Canberra will come under pressure from the US to toe the line – and pressure from China to ignore it will be intense.
“This animosity is mirrored in Beijing,” adds Prof Draper.
“China’s security state is expanding ever more into business, while its private sector retreats.
“China’s own coercive activities are also escalating in regional disputes over the South and East China seas, as well as in its trade retaliations against Western markets.”
As a middle power, Canberra has neither the military weight to do without Washington DC nor the economic resilience to cope without Beijing.
“That means we must support the rules-based multilateral trading system – preserving the authority of institutions like the World Trade Organisation (WTO) – to constrain the actions of the great powers and preserve as much of our open trade posture as possible,” concludes Drysdale and Gammon.
Keeping friends close …
Both candidates came with clues from their past behaviour to indicate future directions.

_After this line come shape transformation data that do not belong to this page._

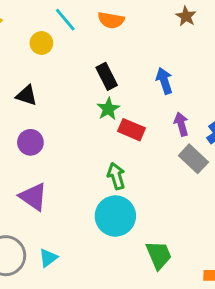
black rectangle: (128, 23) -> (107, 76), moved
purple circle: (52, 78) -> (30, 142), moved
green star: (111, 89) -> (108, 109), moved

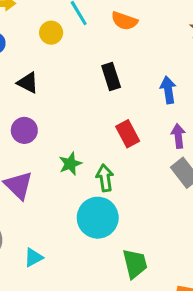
green star: (108, 109) -> (70, 164), moved
red rectangle: (131, 130) -> (128, 134), turned 30
cyan triangle: (48, 258) -> (33, 257), moved

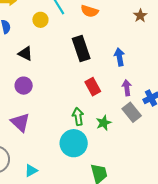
black rectangle: (111, 76) -> (81, 49), size x1.4
green star: (70, 164) -> (104, 123), moved

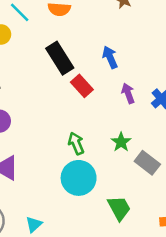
red rectangle: (93, 87) -> (82, 86), moved
gray rectangle: (132, 112) -> (147, 163), moved
green star: (104, 123) -> (121, 142), moved

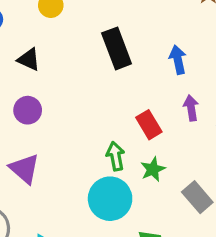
red rectangle: (82, 86) -> (149, 125), moved
green star: (121, 142) -> (153, 169), moved

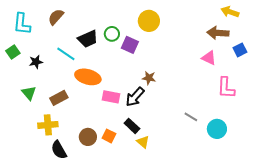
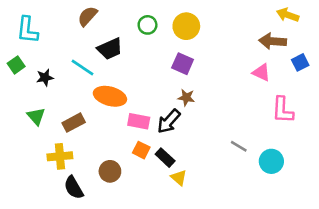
brown semicircle: (56, 17) -> (87, 16), moved
green circle: (112, 34) -> (148, 25), moved
purple square: (130, 45) -> (183, 64), moved
orange square: (109, 136) -> (141, 150), moved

“Australia thinks Kamala Harris and Donald Trump both offer versions of ‘more of the same’,” says Australian Strategic Policy Institute (ASPI) senior analyst Graeme Dobell.
“The Harris ‘same’ is a continuation of what the Biden presidency delivered – a substantial development of the alliance.

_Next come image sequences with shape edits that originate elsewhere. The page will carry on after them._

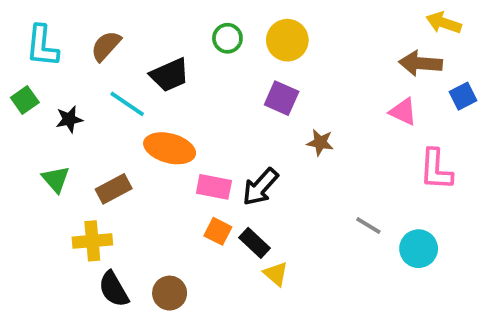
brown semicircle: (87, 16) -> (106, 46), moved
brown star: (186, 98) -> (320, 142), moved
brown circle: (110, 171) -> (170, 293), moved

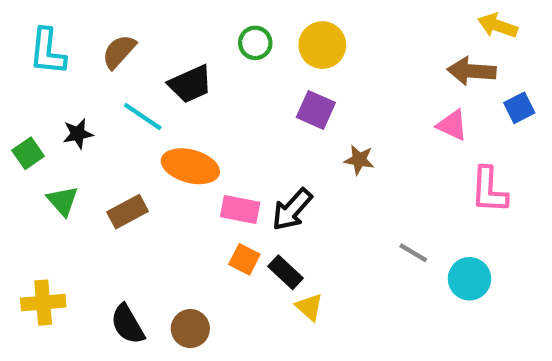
green square: (25, 100) -> (28, 153), moved
yellow cross: (92, 241) -> (43, 303), moved

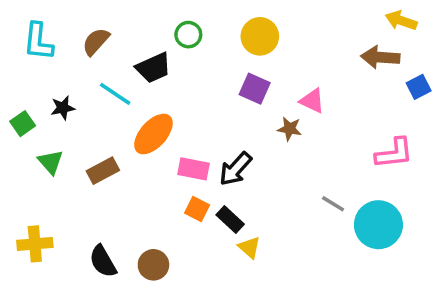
green circle: (255, 43) -> (188, 35), moved
pink triangle: (452, 125) -> (312, 101), moved
orange ellipse: (190, 166) -> (153, 134), turned -63
pink L-shape: (489, 190) -> (394, 153), turned -99
cyan circle: (469, 279) -> (378, 225), size x1.4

“The Trump ‘same’ is based on the success of the bilateral relationship during his presidency from 2017 to 2020, despite a dramatic early alarum (threatening call to arms).”
Analysts agree Australia’s economic future depends more on the fallout of White House policies – and the position it takes on them – than direct impacts.
“In recent years, protectionist sentiment has been rising within some Western countries, and the tendency for political interference in normal economic and trade activities has intensified,” the Chinese Communist Party voice, the People’s Daily, warns in a recent editorial about Australian trade.
“The erroneous policies of these countries have severely affected the positive momentum of economic and trade co-operation with China, resulting in a lose-lose outcome.”
Chinese punitive trade bans imposed on Australia during the Covid-19 pandemic have only been lifted in the past few months.
Now, Beijing is keen to remind Canberra of the cost of crossing its will.
“Hopefully, certain politicians in relevant countries who undermine economic and trade relations with China can seriously listen to the practical voices of their own business communities. They should recognise that their political interference will ultimately not only disrupt the overall trend of global trade co-operation, but also backfire on their own economies, leading to further isolation.”